EXERCISE INSTRUCTIONS: Extend the tips on writing a news release below, starting right after their last sentence and leaving aside the data that follows them.

Skip to content

Tips on Writing a News Release

1. What’s the Story?

News editors and the media want to know what’s going on in their communities. An engaging press release with an interesting ‘hook’ or angle is an excellent way to gain exposure for your ADA Anniversary Celebration or event. The objective of a news release is to capture the attention of your audience and educate them about the event, your organization, your Regional ADA Center and the ADA National Network. Feature what you are doing in your region that deserves attention right now. It’s not enough to say “Hi! We’re here!” at regular intervals throughout the year, so don’t send a release out just for the sake of sending one.

Make sure your press releases contain valuable, newsworthy information. Make every word count! What is significant about your work and the partnerships you have formed to date? Briefly tie in related community issues as appropriate. Develop local angles for stories.

Do more than just compile a list of newspaper names and addresses, local television stations or online media resources such as your local community news sites (e.g., Patch, community newspaper online, etc.) — study them to understand local concerns and the type of issues the different media cover.

2. Remember the Five W’s and the H

Editors see many press releases every day. Catch the editor’s attention right away. They usually edit news releases or use them as springboards for stories. Editors cut material from the bottom up, so make your copy stand out. Your goal is to communicate your event using every day language, so avoid overusing technical jargon and acronyms. Leave the technical details for a phone call or a follow-up email. Once an editor contacts you, you can give an interview and go into more depth about your event.

Once you have decided on the message, you will get an editor’s attention quickly if you include the following information in the first paragraph. Answer these questions:

  • Who is the story about?
  • What is happening?
  • When will the event take place?
  • Where is it?
  • Why am I reading about this now?
  • How do I get more information?

3. Focus

Pick the one most important issue to talk about in each release. For example, ADA training courses in your area would cover one release. The ADA Anniversary is a separate activity, and requires another release. If you are sponsoring or participating in a county-wide job fair, write another release to announce that activity.

The point of a release is to entice the reader or journalist to:

  • publish your information
  • contact you for additional information

A well-written press release does not need to be a novel. In fact, shorter press releases (usually between 175 – 300 words) tend to receive more exposure. Why? Because many journalists may be looking for a short informative piece of information to fill a spot within a magazine, newspaper or web site. Have you ever seen short snippets on one side of a magazine, or down the side of a web page? Guess where the information comes from.

4. Style and Voice

Today’s media usually receive electronic press releases – as PDF files or HTML embedded in an email with your organization’s logo and information. To make the best impression, the release should be typed (single-spaced is fine) on electronic letterhead or with your logo, giving the editor space to make comments. You may either indent the first sentence in each paragraph or format them flush left with spaces between the paragraphs. Have one-inch margins all around, and make sure your press release is free of errors. If you are sending out a print copy, make sure there are no smudges or smears.

Write in the active voice, using vivid verbs. Spell out the name of an organization the first time you use it, and enclose its acronym in parentheses. Use the acronym on second reference. Stick to the facts and the news. Don’t use overly descriptive phrases, such as “wonderful,” “fabulous,” “greatest,” and so on.

EXERCISE DATA:

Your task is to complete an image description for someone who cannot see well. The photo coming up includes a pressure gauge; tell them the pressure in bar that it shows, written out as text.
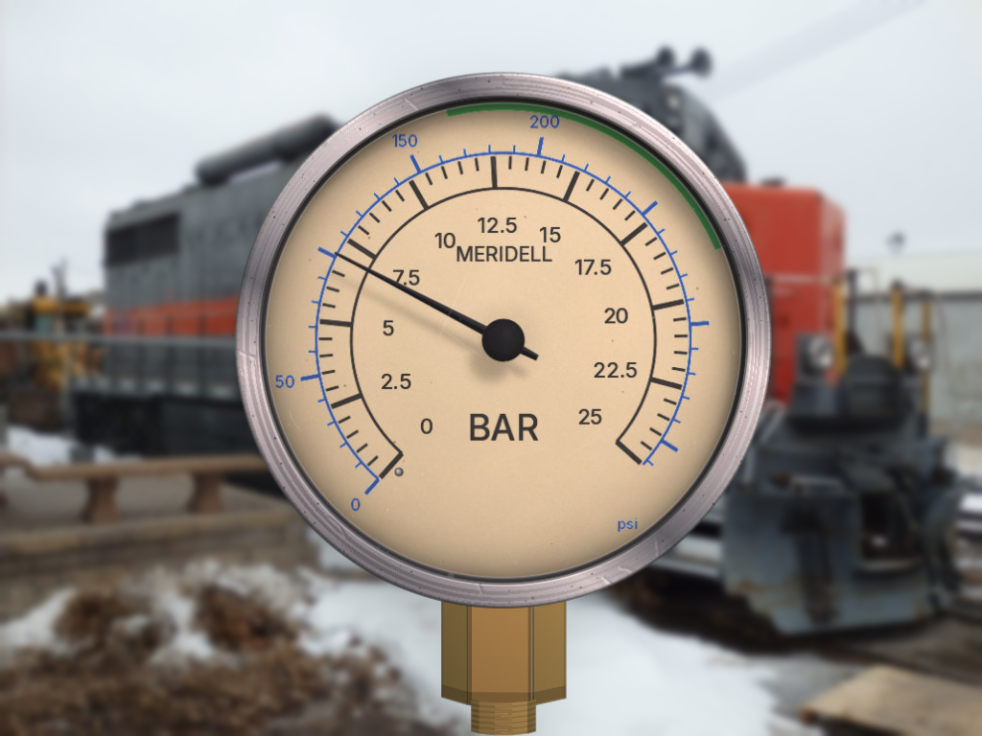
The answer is 7 bar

FINAL ANSWER:
Many people, when they see or hear the word “disability,” automatically think of charity or health concerns. Make sure you are sending the desired message—that the ADA is a business, economic, and civil rights issue, and that your organization, your Regional ADA Center and the ADA National Network are a resource for everyone in the community.

Make sure everything is true and factual. If you are using facts and statistics to enhance your story, make sure that you provide source attributions to add credibility.

Include meaningful quotes* from your staff, representatives, business leaders, local politicians, and other individuals as necessary, and include your Regional ADA Center/ADA National Network toll-free phone number —1-800-949-4232

*NOTE: Only use quotes from individuals with your organization or quotes from affiliated individuals or organizations who have given you permission to use their quote in your release. For example, if you wish to include a quote from your local mayor, contact his/her office of public affairs and send them a template of your release, showing where you would like a quote from the mayor and perhaps suggesting some points he or she may wish to cover in the quote. Having permission to use a quote is extremely important. Obtaining written permission is best. If you personally know the individual, verbal permission may be all that is required. If you are unsure, it is best to receive permission in writing.

5. Format

There are many different ways to format a press release. Here are some basic guidelines:

  • Place the words, FOR IMMEDIATE RELEASE flush left under your organization’s logo, with CONTACT: individual’s name, phone number and e-mail address flush right. Insert two blank lines before beginning the headline.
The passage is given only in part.